As the fourth year of the COVID-19 pandemic looms, a McMaster University-led study has found that one in four adults over 50 experienced challenges accessing health-care services during the pandemic’s first year.
The study, published on Feb. 14 in CMAJ Open, analyzed data collected from nearly 24,000 middle-age and older adults participating in the Canadian Longitudinal Study of Aging (CLSA) to identify factors associated with unmet health care needs during the pandemic.
“Our study found that 25 per cent of adults in the CLSA faced challenges accessing health-care services during the first year of the pandemic and this differed by age, education, immigration status and region of the country,” said Laura Anderson, the study lead and an associate professor in the Department of Health Research Methods, Evidence, and Impact at McMaster.
“Even more concerning is that there were eight per cent of participants who reported that they did not go to the hospital or see a doctor even though they needed to.”

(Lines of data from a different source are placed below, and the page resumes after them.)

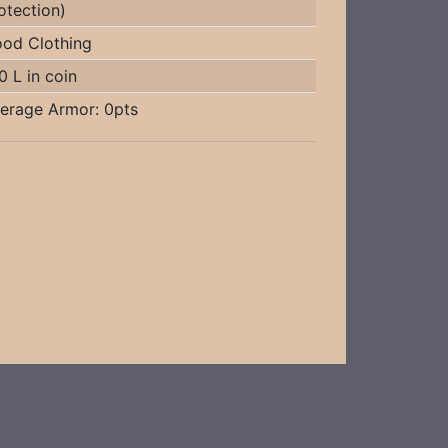
otection)
od Clothing
0 L in coin
erage Armor: 0pts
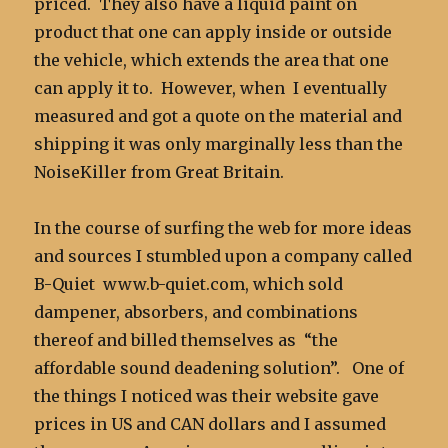
priced. They also have a liquid paint on
product that one can apply inside or outside
the vehicle, which extends the area that one
can apply it to. However, when I eventually
measured and got a quote on the material and
shipping it was only marginally less than the
NoiseKiller from Great Britain.
In the course of surfing the web for more ideas
and sources I stumbled upon a company called
B-Quiet www.b-quiet.com, which sold
dampener, absorbers, and combinations
thereof and billed themselves as “the
affordable sound deadening solution”. One of
the things I noticed was their website gave
prices in US and CAN dollars and I assumed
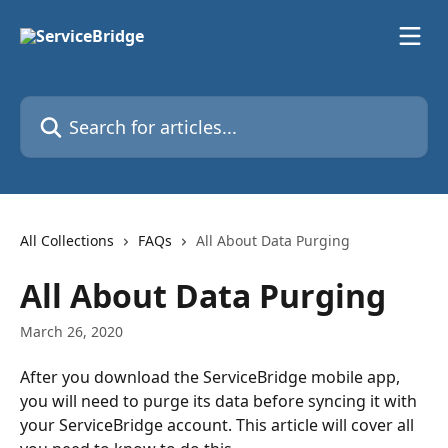
Skip to main content
Search for articles...
All Collections
FAQs
All About Data Purging
All About Data Purging
March 26, 2020
After you download the ServiceBridge mobile app, 
you will need to purge its data before syncing it with 
your ServiceBridge account. This article will cover all 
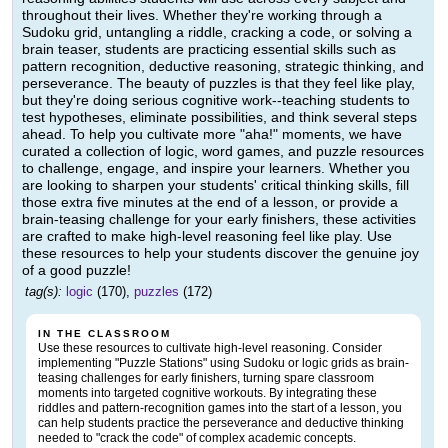
throughout their lives. Whether they're working through a
Sudoku grid, untangling a riddle, cracking a code, or solving a
brain teaser, students are practicing essential skills such as
pattern recognition, deductive reasoning, strategic thinking, and
perseverance. The beauty of puzzles is that they feel like play,
but they're doing serious cognitive work--teaching students to
test hypotheses, eliminate possibilities, and think several steps
ahead. To help you cultivate more "aha!" moments, we have
curated a collection of logic, word games, and puzzle resources
to challenge, engage, and inspire your learners. Whether you
are looking to sharpen your students' critical thinking skills, fill
those extra five minutes at the end of a lesson, or provide a
brain-teasing challenge for your early finishers, these activities
are crafted to make high-level reasoning feel like play. Use
these resources to help your students discover the genuine joy
of a good puzzle!
tag(s):
logic
(170),
puzzles
(172)
IN THE CLASSROOM
Use these resources to cultivate high-level reasoning. Consider
implementing "Puzzle Stations" using Sudoku or logic grids as brain-
teasing challenges for early finishers, turning spare classroom
moments into targeted cognitive workouts. By integrating these
riddles and pattern-recognition games into the start of a lesson, you
can help students practice the perseverance and deductive thinking
needed to "crack the code" of complex academic concepts.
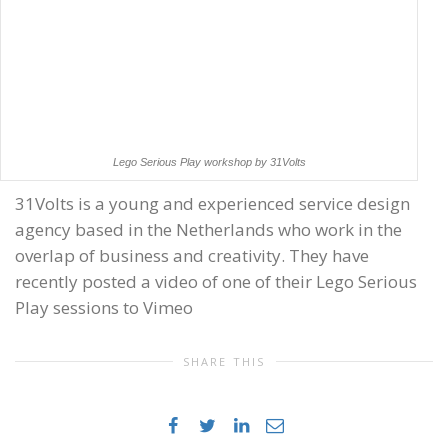
Lego Serious Play workshop by 31Volts
31Volts is a young and experienced service design
agency based in the Netherlands who work in the
overlap of business and creativity. They have
recently posted a video of one of their Lego Serious
Play sessions to Vimeo
SHARE THIS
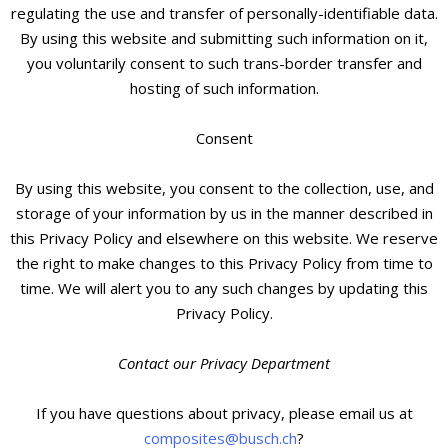
regulating the use and transfer of personally-identifiable data.
By using this website and submitting such information on it,
you voluntarily consent to such trans-border transfer and
hosting of such information.
Consent
By using this website, you consent to the collection, use, and
storage of your information by us in the manner described in
this Privacy Policy and elsewhere on this website. We reserve
the right to make changes to this Privacy Policy from time to
time. We will alert you to any such changes by updating this
Privacy Policy.
Contact our Privacy Department
If you have questions about privacy, please email us at
composites@busch.ch
?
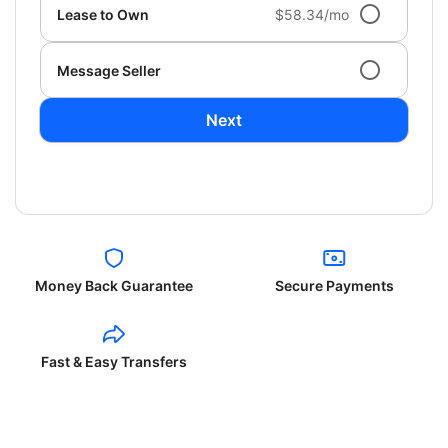
Lease to Own
$58.34/mo
Message Seller
Next
Money Back Guarantee
Secure Payments
Fast & Easy Transfers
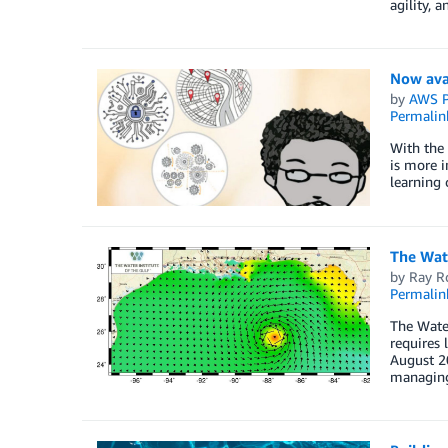
agility, a
Now avai
by
AWS P
Permalin
With the 
is more i
learning 
The Wat
by
Ray R
Permalin
The Wate
requires 
August 20
managing 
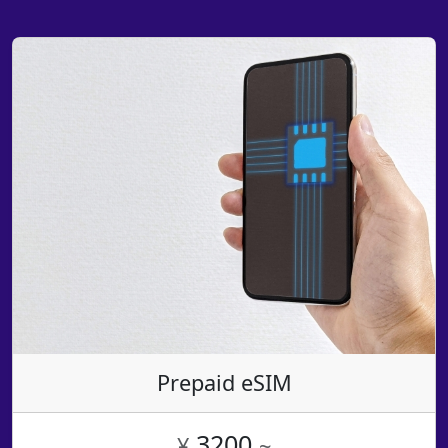
Prepaid eSIM
3200
¥
~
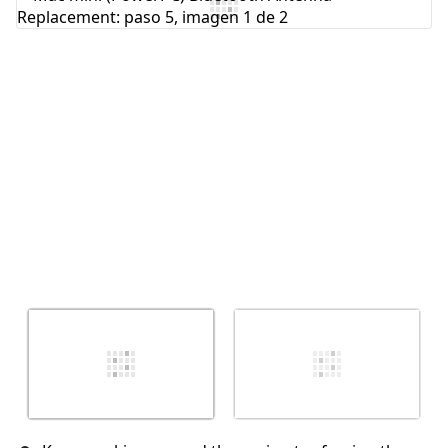
Agregar Comentario
Cancelar
Publicar comentario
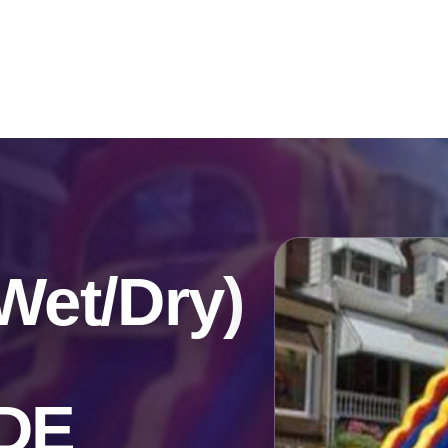
Catalog & Event Types
Testimonials
Blog
Serv
Wet/Dry)
 DE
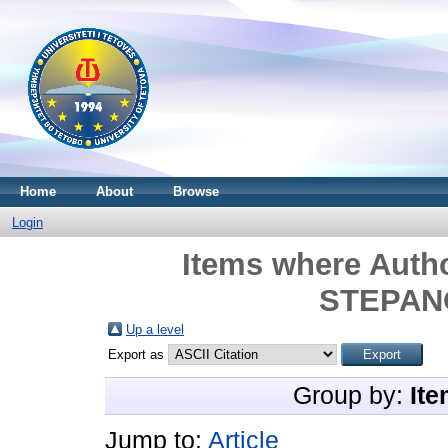
Home
About
Browse
Login
Items where Autho
STEPANO
Up a level
Export as
Group by:
Ite
Jump to:
Article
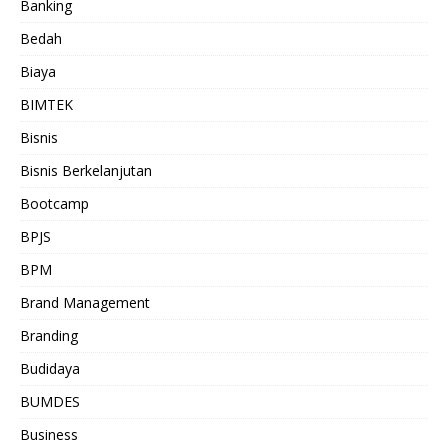
Banking
Bedah
Biaya
BIMTEK
Bisnis
Bisnis Berkelanjutan
Bootcamp
BPJS
BPM
Brand Management
Branding
Budidaya
BUMDES
Business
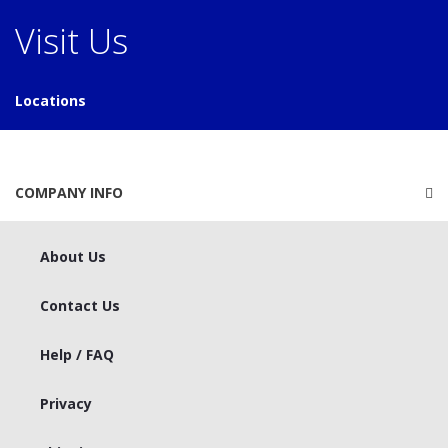
Visit Us
Locations
COMPANY INFO
About Us
Contact Us
Help / FAQ
Privacy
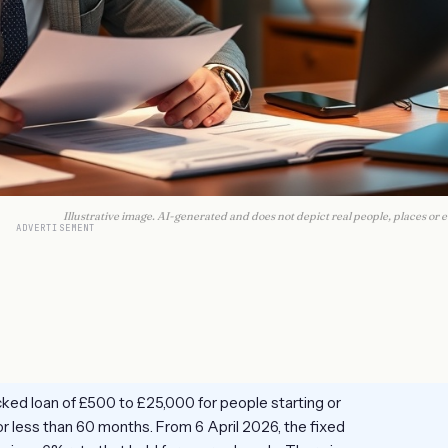
Illustrative image. AI-generated and does not depict real people, places or e
ADVERTISEMENT
ked loan of £500 to £25,000 for people starting or
r less than 60 months. From 6 April 2026, the fixed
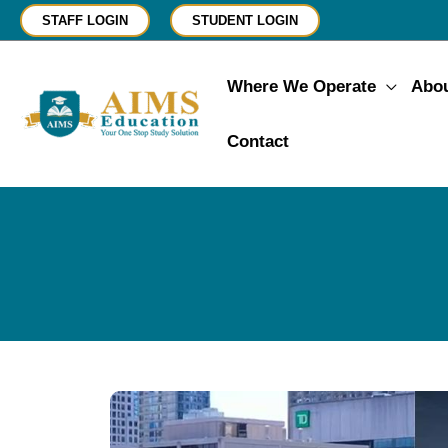
Skip
STAFF LOGIN
STUDENT LOGIN
to
content
Where We Operate
Abo
Contact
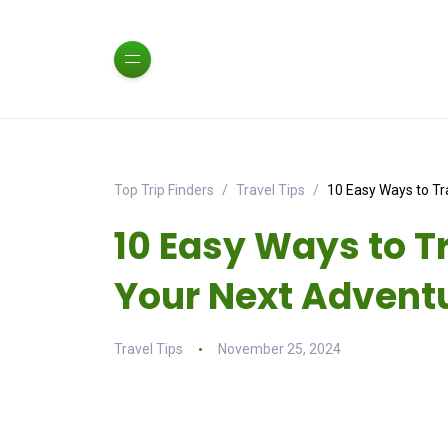
Top Trip Finders
Travel Tips
10 Easy Ways to Tr
10 Easy Ways to T
Your Next Advent
Travel Tips
November 25, 2024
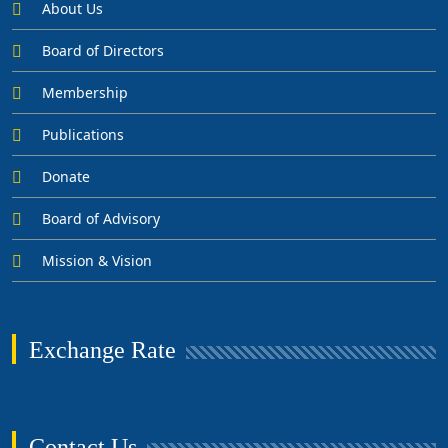
About Us
Board of Directors
Membership
Publications
Donate
Board of Advisory
Mission & Vision
Exchange Rate
Contact Us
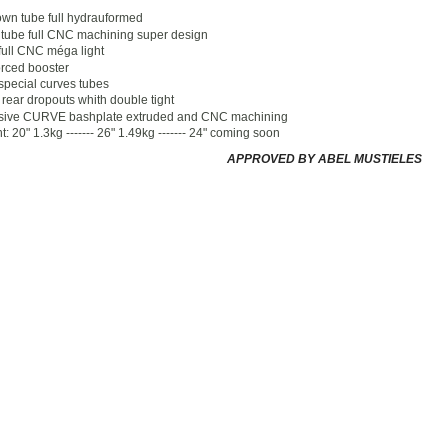
own tube full hydrauformed
tube full CNC machining super design
full CNC méga light
rced booster
special curves tubes
rear dropouts whith double tight
sive CURVE bashplate extruded and CNC machining
: 20" 1.3kg ------- 26" 1.49kg ------- 24" coming soon
APPROVED BY ABEL MUSTIELES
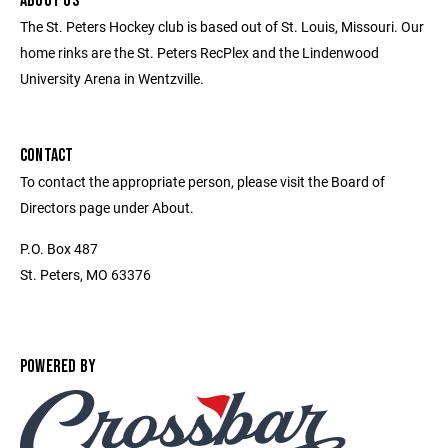
ABOUT US
The St. Peters Hockey club is based out of St. Louis, Missouri. Our
home rinks are the St. Peters RecPlex and the Lindenwood
University Arena in Wentzville.
CONTACT
To contact the appropriate person, please visit the Board of
Directors page under About.
P.O. Box 487
St. Peters, MO 63376
POWERED BY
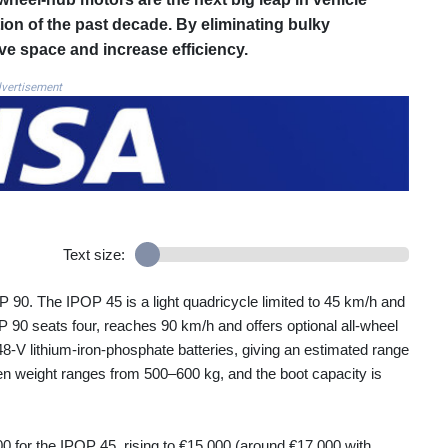
tion of the past decade. By eliminating bulky
ve space and increase efficiency.
vertisement
Text size:
0. The IPOP 45 is a light quadricycle limited to 45 km/h and
P 90 seats four, reaches 90 km/h and offers optional all‑wheel
‑V lithium‑iron‑phosphate batteries, giving an estimated range
en weight ranges from 500–600 kg, and the boot capacity is
000 for the IPOP 45, rising to €15 000 (around €17 000 with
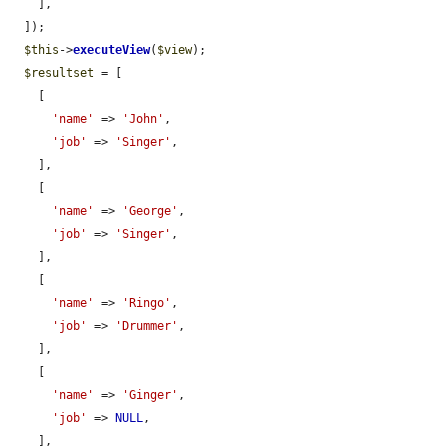
    ],

  ]);

$this
->
executeView
(
$view
);

$resultset
 = [

    [

'name'
 => 
'John'
,

'job'
 => 
'Singer'
,

    ],

    [

'name'
 => 
'George'
,

'job'
 => 
'Singer'
,

    ],

    [

'name'
 => 
'Ringo'
,

'job'
 => 
'Drummer'
,

    ],

    [

'name'
 => 
'Ginger'
,

'job'
 => 
NULL
,

    ],
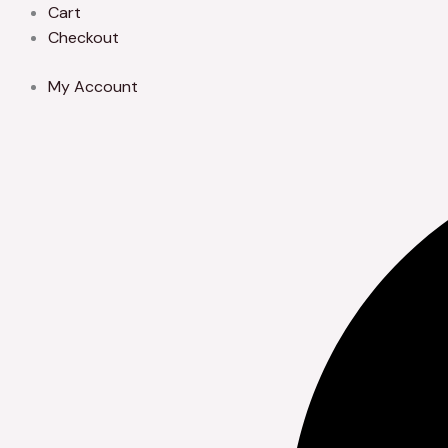
Skip
Cart
to
Checkout
content
My Account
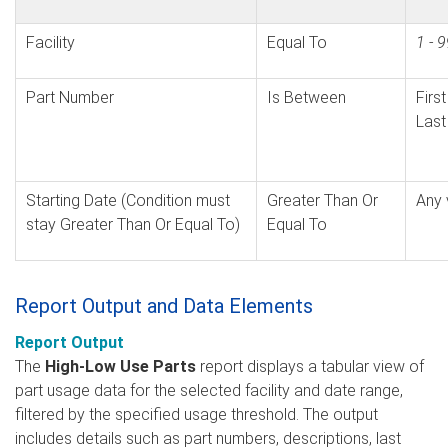
Facility
Equal To
1 - 
Part Number
Is Between
Firs
Last
Starting Date (Condition must
Greater Than Or
Any 
stay Greater Than Or Equal To)
Equal To
Report Output and Data Elements
Report Output
The
High-Low Use Parts
report displays a tabular view of
part usage data for the selected facility and date range,
filtered by the specified usage threshold. The output
includes details such as part numbers, descriptions, last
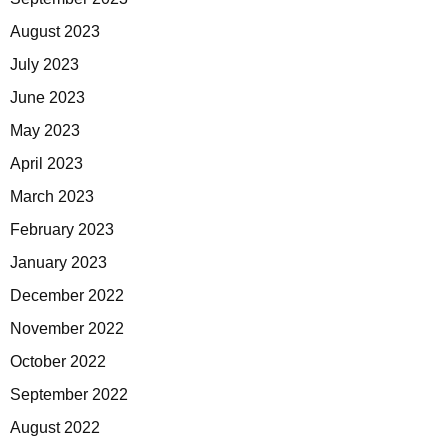
August 2023
July 2023
June 2023
May 2023
April 2023
March 2023
February 2023
January 2023
December 2022
November 2022
October 2022
September 2022
August 2022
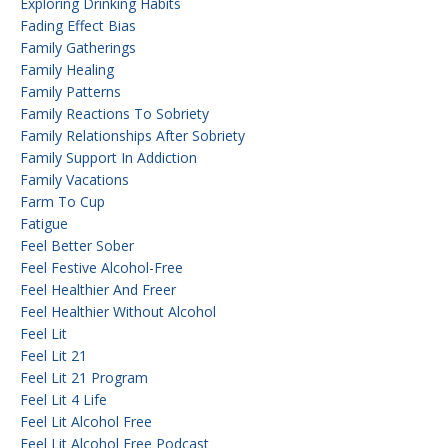
Exploring Drinking Habits
Fading Effect Bias
Family Gatherings
Family Healing
Family Patterns
Family Reactions To Sobriety
Family Relationships After Sobriety
Family Support In Addiction
Family Vacations
Farm To Cup
Fatigue
Feel Better Sober
Feel Festive Alcohol-Free
Feel Healthier And Freer
Feel Healthier Without Alcohol
Feel Lit
Feel Lit 21
Feel Lit 21 Program
Feel Lit 4 Life
Feel Lit Alcohol Free
Feel Lit Alcohol Free Podcast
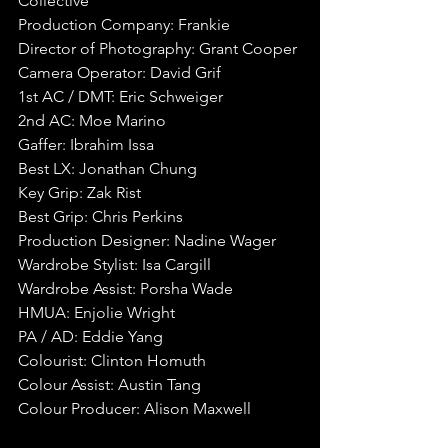
Collective
Production Company: Frankie
Director of Photography: Grant Cooper
Camera Operator: David Grif
1st AC / DMT: Eric Schweiger
2nd AC: Moe Marino
Gaffer: Ibrahim Issa
Best LX: Jonathan Chung
Key Grip: Zak Rist
Best Grip: Chris Perkins
Production Designer: Nadine Wager
Wardrobe Stylist: Isa Cargill
Wardrobe Assist: Porsha Wade
HMUA: Enjolie Wright
PA / AD: Eddie Yang
Colourist: Clinton Homuth
Colour Assist: Austin Tang
Colour Producer: Alison Maxwell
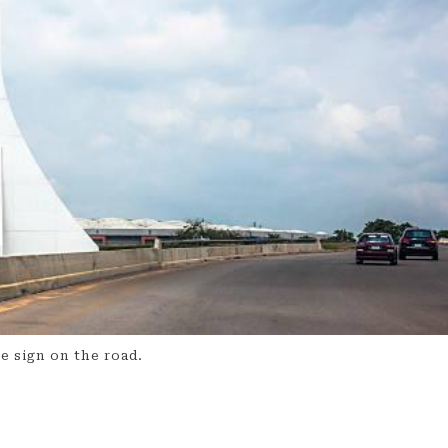
 sign on the road.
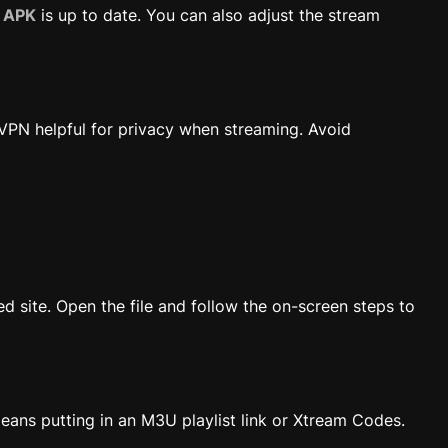
o APK
is up to date. You can also adjust the stream
VPN helpful for privacy when streaming. Avoid
ed site. Open the file and follow the on-screen steps to
means putting in an M3U playlist link or Xtream Codes.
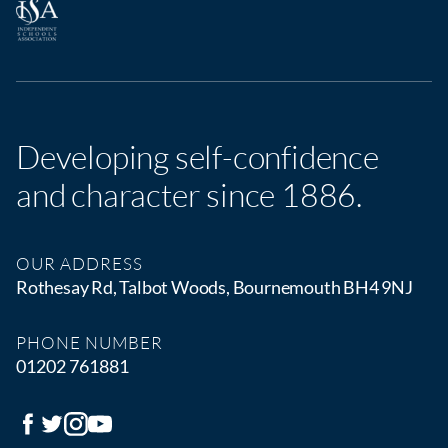
Developing self-confidence
and character since 1886.
OUR ADDRESS
Rothesay Rd, Talbot Woods, Bournemouth BH4 9NJ
PHONE NUMBER
01202 761881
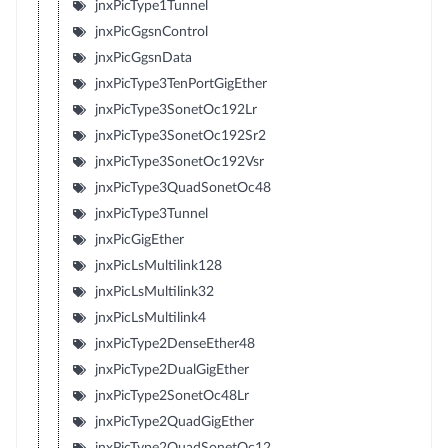
jnxPicType1Tunnel
jnxPicGgsnControl
jnxPicGgsnData
jnxPicType3TenPortGigEther
jnxPicType3SonetOc192Lr
jnxPicType3SonetOc192Sr2
jnxPicType3SonetOc192Vsr
jnxPicType3QuadSonetOc48
jnxPicType3Tunnel
jnxPicGigEther
jnxPicLsMultilink128
jnxPicLsMultilink32
jnxPicLsMultilink4
jnxPicType2DenseEther48
jnxPicType2DualGigEther
jnxPicType2SonetOc48Lr
jnxPicType2QuadGigEther
jnxPicType2QuadSonetOc12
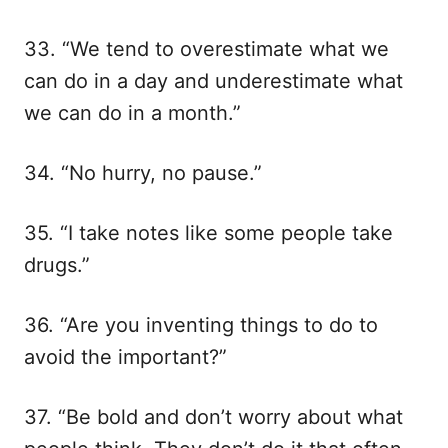
33. “We tend to overestimate what we
can do in a day and underestimate what
we can do in a month.”
34. “No hurry, no pause.”
35. “I take notes like some people take
drugs.”
36. “Are you inventing things to do to
avoid the important?”
37. “Be bold and don’t worry about what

The study found the main reasons reported for not seeking health care were services being redirected to priority groups and fear of COVID-19. The redirection of health-care services to priority groups was of greater concern to adults aged 50 to 54 than to those aged 85 to 96 years. The researchers theorized this could be related to older adults experiencing a relatively smaller interruption to health care.
Immigrants and people living with chronic conditions were also more likely to indicate challenges accessing health-care services and not visiting a hospital or doctor, which is consistent with previous research showing these groups have unique barriers to accessing care that predate the pandemic.
Women were also more likely than men to report not visiting a hospital or doctor when needed, as were racialized participants compared to those who are white.
"Substantial unmet health-care needs were reported by Canadian adults during the first year of the pandemic," the researchers wrote. "The results of this study have important implications for health equity."
Participants with higher education levels had greater odds of facing challenges when accessing care, which may be due to a perceived greater disruption to care as this group typically had higher rates of health-care usage prior to the pandemic, the researchers found.
There were also regional differences in unmet health-care needs. Quebec residents had higher odds of not visiting a hospital or doctor, and Ontario residents had higher odds of facing challenges to accessing health care and barriers to COVID-19 testing.
The research team concluded that “unmet health care needs during the COVID-19 pandemic may have serious implications on patient care and potentially enduring consequences.”
“We plan to next evaluate how interruptions in health care during the pandemic impacted the incidence and severity of chronic diseases, including obesity, diabetes and cardiovascular disease,” Anderson said.